- **WHAT NEEDS TO BE DONE**: Copy exactly the lines of the material below that run from the one containing "left eye: (135, 153)" through the one containing "right eye: (143, 220)". Copy no other lines.

- **RECORDED INFORMATION**:
■ ■ ■ ■ ■ ■ ■

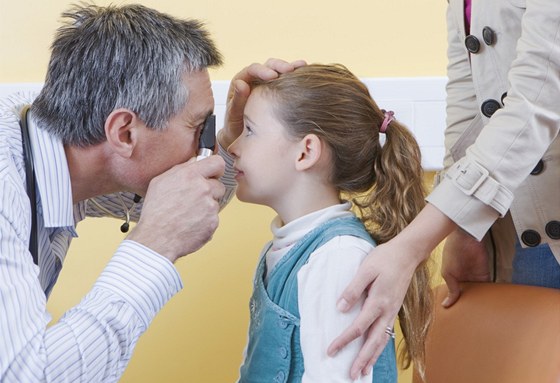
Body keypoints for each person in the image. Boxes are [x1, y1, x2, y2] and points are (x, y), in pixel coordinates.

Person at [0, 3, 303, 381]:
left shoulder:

■ ■ ■ ■ ■ ■ ■

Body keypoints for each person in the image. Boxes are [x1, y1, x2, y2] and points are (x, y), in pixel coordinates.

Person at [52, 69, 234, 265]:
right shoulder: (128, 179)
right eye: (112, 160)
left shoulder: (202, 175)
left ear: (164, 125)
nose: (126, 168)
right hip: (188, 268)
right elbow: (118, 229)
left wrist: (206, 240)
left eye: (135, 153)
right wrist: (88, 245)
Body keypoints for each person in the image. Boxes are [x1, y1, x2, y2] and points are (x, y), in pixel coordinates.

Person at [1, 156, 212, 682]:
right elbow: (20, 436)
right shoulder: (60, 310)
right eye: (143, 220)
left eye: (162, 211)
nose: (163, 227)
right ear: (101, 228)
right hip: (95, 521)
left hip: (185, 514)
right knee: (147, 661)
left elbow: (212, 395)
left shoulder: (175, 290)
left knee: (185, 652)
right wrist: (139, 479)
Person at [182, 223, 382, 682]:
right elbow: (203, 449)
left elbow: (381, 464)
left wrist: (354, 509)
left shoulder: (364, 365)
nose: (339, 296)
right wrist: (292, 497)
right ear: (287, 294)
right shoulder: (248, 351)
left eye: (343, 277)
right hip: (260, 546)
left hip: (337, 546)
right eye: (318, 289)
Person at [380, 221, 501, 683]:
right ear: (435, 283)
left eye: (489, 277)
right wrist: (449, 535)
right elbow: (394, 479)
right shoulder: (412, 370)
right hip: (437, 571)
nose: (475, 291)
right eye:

■ ■ ■ ■ ■ ■ ■

- **EXERCISE OUTPUT**:
left eye: (135, 153)
right wrist: (88, 245)
Body keypoints for each person in the image. Boxes are [x1, y1, x2, y2] and points are (x, y), in pixel coordinates.

Person at [1, 156, 212, 682]:
right elbow: (20, 436)
right shoulder: (60, 310)
right eye: (143, 220)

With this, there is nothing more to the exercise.